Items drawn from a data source
·····
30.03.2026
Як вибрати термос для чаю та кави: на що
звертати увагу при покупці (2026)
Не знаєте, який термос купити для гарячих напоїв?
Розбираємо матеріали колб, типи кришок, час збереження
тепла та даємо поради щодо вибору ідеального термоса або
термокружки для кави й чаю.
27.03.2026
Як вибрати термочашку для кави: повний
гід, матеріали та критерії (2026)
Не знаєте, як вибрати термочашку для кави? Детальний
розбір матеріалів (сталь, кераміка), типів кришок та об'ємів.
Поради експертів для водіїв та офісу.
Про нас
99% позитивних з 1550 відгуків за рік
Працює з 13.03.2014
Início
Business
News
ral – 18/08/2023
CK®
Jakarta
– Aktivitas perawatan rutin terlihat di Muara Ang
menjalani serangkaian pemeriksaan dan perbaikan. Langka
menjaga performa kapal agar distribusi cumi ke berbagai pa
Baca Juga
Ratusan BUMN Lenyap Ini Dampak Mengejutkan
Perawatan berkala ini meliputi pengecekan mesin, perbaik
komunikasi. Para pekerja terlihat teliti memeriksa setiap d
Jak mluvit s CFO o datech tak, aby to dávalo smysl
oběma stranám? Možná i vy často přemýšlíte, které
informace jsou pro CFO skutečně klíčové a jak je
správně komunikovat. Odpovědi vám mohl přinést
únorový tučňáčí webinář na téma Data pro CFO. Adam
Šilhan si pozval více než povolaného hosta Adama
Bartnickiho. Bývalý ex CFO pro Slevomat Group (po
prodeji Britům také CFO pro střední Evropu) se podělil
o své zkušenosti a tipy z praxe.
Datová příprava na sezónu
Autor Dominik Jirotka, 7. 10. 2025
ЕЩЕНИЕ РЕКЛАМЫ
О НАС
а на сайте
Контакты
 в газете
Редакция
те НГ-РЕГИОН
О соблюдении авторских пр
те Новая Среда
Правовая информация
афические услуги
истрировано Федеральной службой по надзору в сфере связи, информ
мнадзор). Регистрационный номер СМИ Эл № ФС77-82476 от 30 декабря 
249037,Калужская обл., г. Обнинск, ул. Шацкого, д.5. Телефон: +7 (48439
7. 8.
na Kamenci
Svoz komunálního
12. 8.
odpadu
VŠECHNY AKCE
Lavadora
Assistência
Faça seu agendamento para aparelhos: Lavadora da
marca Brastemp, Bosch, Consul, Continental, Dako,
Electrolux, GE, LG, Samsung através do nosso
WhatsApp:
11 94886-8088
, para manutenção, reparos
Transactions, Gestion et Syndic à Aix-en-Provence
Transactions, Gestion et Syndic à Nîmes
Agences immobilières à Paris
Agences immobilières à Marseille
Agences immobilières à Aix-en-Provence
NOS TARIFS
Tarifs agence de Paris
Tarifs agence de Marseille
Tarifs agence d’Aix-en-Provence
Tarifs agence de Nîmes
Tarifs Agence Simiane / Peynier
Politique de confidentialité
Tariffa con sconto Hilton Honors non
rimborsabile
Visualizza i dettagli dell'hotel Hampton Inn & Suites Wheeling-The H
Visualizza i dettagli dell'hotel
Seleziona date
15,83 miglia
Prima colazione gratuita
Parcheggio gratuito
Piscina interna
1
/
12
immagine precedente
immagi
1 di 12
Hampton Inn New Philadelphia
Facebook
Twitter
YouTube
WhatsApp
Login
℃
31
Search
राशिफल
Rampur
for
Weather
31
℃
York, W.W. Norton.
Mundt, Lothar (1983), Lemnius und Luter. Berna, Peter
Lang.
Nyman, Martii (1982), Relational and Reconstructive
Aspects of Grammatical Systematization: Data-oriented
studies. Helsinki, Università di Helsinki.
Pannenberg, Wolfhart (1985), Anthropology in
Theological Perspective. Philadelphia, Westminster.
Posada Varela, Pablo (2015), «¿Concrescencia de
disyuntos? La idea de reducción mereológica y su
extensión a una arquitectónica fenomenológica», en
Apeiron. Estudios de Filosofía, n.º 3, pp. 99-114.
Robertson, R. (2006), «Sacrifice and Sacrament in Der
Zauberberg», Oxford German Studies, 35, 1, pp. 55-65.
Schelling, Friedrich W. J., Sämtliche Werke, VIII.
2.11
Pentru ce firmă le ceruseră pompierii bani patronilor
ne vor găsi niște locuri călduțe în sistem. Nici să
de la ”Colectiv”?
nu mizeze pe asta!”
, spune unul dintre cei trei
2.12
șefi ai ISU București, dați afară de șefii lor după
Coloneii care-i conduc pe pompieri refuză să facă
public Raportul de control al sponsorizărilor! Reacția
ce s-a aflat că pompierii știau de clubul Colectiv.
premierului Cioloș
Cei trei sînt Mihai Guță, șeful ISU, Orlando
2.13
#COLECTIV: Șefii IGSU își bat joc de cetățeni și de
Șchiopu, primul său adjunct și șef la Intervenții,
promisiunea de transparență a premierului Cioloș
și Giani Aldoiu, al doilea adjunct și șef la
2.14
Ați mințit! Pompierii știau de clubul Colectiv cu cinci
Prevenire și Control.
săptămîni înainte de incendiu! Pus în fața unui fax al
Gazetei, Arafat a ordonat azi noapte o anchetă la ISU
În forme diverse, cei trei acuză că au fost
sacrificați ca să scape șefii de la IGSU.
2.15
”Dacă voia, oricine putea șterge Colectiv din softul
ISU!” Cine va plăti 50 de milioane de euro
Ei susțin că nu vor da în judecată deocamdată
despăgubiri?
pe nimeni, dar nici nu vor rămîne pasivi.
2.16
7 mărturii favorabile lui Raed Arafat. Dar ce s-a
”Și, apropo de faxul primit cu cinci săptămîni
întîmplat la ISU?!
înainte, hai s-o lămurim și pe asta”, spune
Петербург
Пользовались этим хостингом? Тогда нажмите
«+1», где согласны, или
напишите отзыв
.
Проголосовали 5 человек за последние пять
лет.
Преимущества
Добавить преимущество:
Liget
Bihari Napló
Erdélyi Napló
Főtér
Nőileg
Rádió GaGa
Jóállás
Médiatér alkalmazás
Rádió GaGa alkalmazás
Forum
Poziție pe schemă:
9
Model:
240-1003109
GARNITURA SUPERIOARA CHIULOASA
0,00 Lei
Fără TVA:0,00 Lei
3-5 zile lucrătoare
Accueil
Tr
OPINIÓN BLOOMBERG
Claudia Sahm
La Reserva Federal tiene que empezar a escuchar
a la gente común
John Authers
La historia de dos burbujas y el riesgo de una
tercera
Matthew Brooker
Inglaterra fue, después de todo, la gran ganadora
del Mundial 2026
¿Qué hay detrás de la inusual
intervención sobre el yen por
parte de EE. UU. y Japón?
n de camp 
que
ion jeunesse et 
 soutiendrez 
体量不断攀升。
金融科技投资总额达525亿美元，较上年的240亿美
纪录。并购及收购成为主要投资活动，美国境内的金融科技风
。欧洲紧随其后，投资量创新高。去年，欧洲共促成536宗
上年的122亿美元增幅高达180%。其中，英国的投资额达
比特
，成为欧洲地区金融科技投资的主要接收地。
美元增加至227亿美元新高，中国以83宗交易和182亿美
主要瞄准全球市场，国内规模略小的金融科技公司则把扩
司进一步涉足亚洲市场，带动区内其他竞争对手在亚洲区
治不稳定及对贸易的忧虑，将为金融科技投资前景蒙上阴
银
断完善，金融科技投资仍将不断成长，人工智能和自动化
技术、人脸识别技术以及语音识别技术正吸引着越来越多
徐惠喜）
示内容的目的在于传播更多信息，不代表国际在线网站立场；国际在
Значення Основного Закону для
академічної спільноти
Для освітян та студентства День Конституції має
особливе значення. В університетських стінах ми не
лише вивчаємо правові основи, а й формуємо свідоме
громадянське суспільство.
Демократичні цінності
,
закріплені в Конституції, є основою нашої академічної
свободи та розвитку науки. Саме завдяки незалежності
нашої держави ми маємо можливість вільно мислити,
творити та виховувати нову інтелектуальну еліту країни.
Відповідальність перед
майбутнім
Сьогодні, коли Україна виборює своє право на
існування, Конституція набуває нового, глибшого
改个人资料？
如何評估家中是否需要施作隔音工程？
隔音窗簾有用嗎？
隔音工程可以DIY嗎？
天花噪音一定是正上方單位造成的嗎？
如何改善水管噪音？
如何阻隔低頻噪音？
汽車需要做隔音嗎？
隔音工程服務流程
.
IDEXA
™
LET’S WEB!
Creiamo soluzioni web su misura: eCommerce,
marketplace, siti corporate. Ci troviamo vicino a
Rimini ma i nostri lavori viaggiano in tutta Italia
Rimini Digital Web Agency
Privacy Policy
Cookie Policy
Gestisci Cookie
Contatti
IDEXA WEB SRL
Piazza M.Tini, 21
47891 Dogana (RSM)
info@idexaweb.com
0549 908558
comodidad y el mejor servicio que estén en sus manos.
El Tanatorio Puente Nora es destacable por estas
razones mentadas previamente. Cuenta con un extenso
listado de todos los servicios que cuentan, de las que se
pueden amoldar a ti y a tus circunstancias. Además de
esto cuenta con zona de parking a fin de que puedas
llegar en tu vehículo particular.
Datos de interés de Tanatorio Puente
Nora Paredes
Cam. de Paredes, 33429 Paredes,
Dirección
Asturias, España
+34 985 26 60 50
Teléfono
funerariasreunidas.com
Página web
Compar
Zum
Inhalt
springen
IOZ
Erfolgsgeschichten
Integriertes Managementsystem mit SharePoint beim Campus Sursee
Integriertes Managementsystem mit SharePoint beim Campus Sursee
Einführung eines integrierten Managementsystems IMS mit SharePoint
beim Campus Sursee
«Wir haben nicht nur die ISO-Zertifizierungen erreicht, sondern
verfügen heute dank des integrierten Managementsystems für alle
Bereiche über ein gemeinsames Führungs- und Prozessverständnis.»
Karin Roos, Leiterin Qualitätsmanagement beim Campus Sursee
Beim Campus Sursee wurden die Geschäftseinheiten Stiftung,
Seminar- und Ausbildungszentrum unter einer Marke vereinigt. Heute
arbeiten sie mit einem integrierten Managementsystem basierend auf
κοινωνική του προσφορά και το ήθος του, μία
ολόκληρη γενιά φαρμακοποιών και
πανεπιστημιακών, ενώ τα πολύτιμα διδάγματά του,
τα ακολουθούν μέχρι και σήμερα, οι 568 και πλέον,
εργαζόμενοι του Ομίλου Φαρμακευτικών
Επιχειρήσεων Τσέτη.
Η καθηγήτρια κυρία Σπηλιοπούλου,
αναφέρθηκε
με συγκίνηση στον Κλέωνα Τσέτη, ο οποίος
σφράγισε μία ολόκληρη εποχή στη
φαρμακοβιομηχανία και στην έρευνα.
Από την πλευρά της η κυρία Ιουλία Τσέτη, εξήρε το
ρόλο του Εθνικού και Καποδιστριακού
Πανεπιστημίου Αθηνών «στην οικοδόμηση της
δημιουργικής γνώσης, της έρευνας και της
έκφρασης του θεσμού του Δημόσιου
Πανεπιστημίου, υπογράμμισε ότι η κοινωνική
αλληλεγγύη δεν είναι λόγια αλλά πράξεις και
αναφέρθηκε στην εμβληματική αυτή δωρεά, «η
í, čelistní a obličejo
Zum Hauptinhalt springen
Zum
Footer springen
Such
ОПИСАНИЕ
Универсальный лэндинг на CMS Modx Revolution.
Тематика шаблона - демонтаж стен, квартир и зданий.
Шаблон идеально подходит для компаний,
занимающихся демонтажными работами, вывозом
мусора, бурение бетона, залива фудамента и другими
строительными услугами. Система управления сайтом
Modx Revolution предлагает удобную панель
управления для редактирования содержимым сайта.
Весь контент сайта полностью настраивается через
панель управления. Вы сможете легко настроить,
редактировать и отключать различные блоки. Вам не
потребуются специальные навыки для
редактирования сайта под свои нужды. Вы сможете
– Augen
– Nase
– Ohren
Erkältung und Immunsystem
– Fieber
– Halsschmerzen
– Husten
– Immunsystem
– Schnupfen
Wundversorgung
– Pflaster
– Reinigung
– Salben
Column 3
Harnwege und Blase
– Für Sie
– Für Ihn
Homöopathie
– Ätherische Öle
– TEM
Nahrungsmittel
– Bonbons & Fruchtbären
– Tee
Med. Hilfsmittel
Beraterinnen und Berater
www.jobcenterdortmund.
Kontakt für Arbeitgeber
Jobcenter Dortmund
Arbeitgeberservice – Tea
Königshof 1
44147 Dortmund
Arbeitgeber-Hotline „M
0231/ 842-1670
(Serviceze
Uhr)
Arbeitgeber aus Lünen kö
·····
WHAT YOU NEED TO DO
Reproduce every line of the rows from the very first one up to and including the line that contains "VŠECHNY AKCE".

THE COMPLETED TASK
30.03.2026
Як вибрати термос для чаю та кави: на що
звертати увагу при покупці (2026)
Не знаєте, який термос купити для гарячих напоїв?
Розбираємо матеріали колб, типи кришок, час збереження
тепла та даємо поради щодо вибору ідеального термоса або
термокружки для кави й чаю.
27.03.2026
Як вибрати термочашку для кави: повний
гід, матеріали та критерії (2026)
Не знаєте, як вибрати термочашку для кави? Детальний
розбір матеріалів (сталь, кераміка), типів кришок та об'ємів.
Поради експертів для водіїв та офісу.
Про нас
99% позитивних з 1550 відгуків за рік
Працює з 13.03.2014
Início
Business
News
ral – 18/08/2023
CK®
Jakarta
– Aktivitas perawatan rutin terlihat di Muara Ang
menjalani serangkaian pemeriksaan dan perbaikan. Langka
menjaga performa kapal agar distribusi cumi ke berbagai pa
Baca Juga
Ratusan BUMN Lenyap Ini Dampak Mengejutkan
Perawatan berkala ini meliputi pengecekan mesin, perbaik
komunikasi. Para pekerja terlihat teliti memeriksa setiap d
Jak mluvit s CFO o datech tak, aby to dávalo smysl
oběma stranám? Možná i vy často přemýšlíte, které
informace jsou pro CFO skutečně klíčové a jak je
správně komunikovat. Odpovědi vám mohl přinést
únorový tučňáčí webinář na téma Data pro CFO. Adam
Šilhan si pozval více než povolaného hosta Adama
Bartnickiho. Bývalý ex CFO pro Slevomat Group (po
prodeji Britům také CFO pro střední Evropu) se podělil
o své zkušenosti a tipy z praxe.
Datová příprava na sezónu
Autor Dominik Jirotka, 7. 10. 2025
ЕЩЕНИЕ РЕКЛАМЫ
О НАС
а на сайте
Контакты
 в газете
Редакция
те НГ-РЕГИОН
О соблюдении авторских пр
те Новая Среда
Правовая информация
афические услуги
истрировано Федеральной службой по надзору в сфере связи, информ
мнадзор). Регистрационный номер СМИ Эл № ФС77-82476 от 30 декабря 
249037,Калужская обл., г. Обнинск, ул. Шацкого, д.5. Телефон: +7 (48439
7. 8.
na Kamenci
Svoz komunálního
12. 8.
odpadu
VŠECHNY AKCE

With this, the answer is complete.